Die Türkei ist seit 2016 viermal völkerrechtswidrig gegen die selbstverwalteten Gebiete im mehrheitlich von Kurdinnen und Kurden bewohnten Norden Syriens vorgegangen und hält weiterhin einen großen Teil syrischen Territoriums besetzt. Der italienische Richter Giacinto Bisogni erklärte bei der Eröffnung des Tribunals im Namen des PPT, dass das „Schweigen“ das „schlimmste Verbrechen der internationalen Gemeinschaft“ sei, und erklärte, es sei das Ziel der Veranstaltung, „die Stimmen der Menschen aus Rojava zu Gehör zu bringen“.

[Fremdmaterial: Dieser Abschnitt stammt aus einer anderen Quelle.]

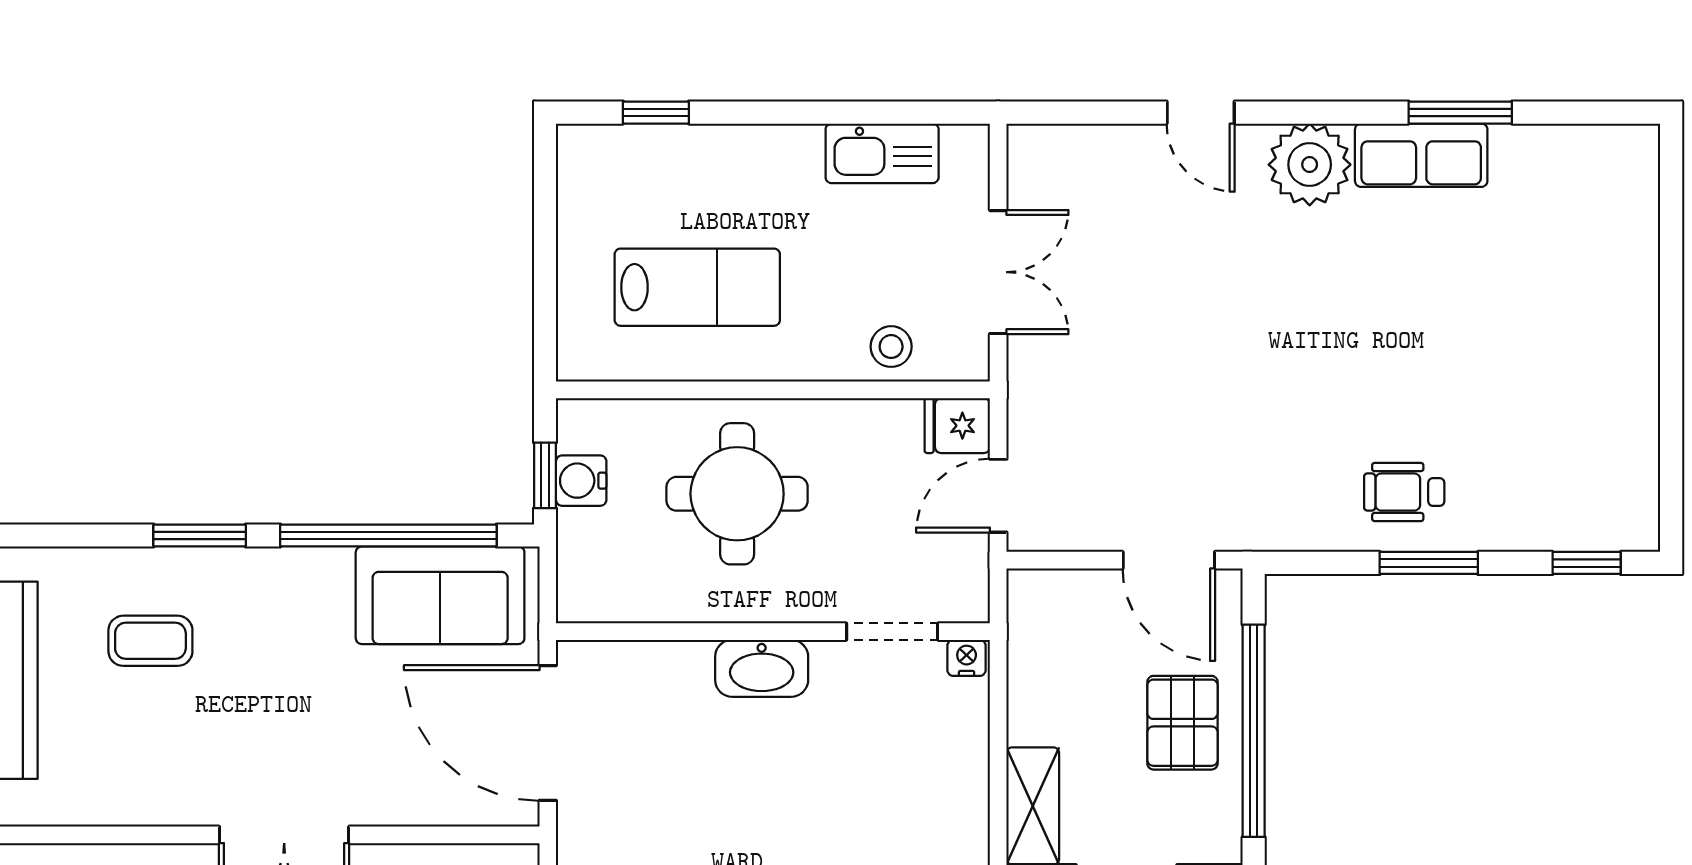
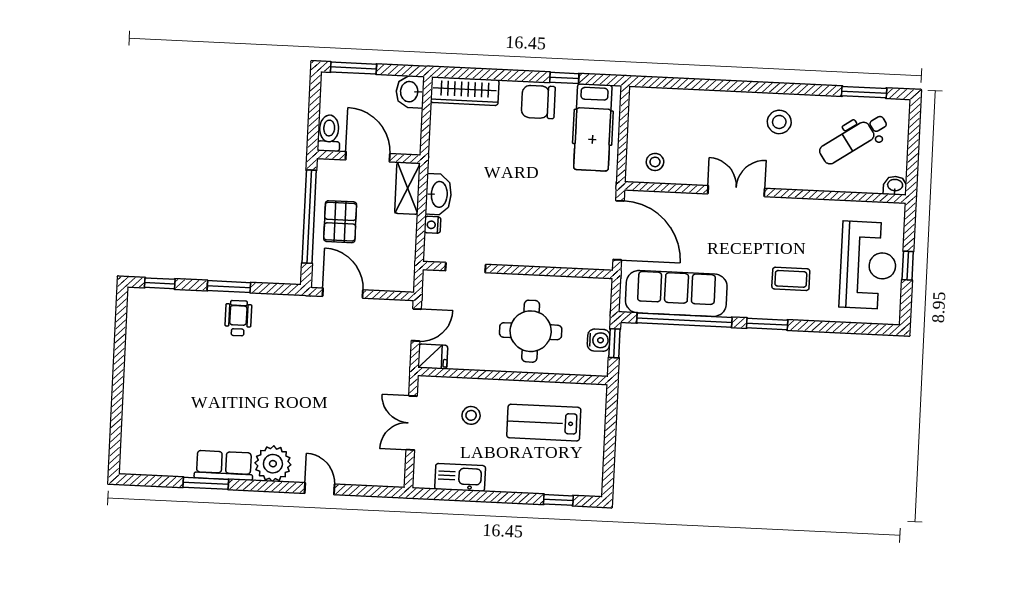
stool: (891, 347) -> (471, 415), moved
wheelchair: (1404, 492) -> (238, 318), turned -90
sofa: (440, 595) -> (676, 293), width x1.36
nightstand: (967, 658) -> (433, 225), moved, turned 90
washbasin: (762, 668) -> (439, 194), moved, turned 90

Neben Bisogni gehören auch Domenico Gallo (Italien), José Elías Esteve Molto (Spanien), Czarina Golda S. Musni (Philippinen), Gabrielle Lefèvre (Belgien), Rashida Manjoo (Südafrika) und Frances Webber (Vereinigtes Königreich) zum Richtergremium des PPT. Die Anklage wurde vertreten durch Jan Fermon (Belgien); Şerife Ceren Uysal (Türkei); Rengin Ergül (Kurdistan); Urko Aiartza Azurtza (Baskenland); Efstathios C. Efstathiou (Zypern); Socrates Tziazas (Zypern); Anni Pues (Deutschland); Barbara Spinelli (Italien); Declan Owens (Irland); Ezio Menzione (Italien); Heike Geisweid (Deutschland) und Florian Bohsung (Deutschland).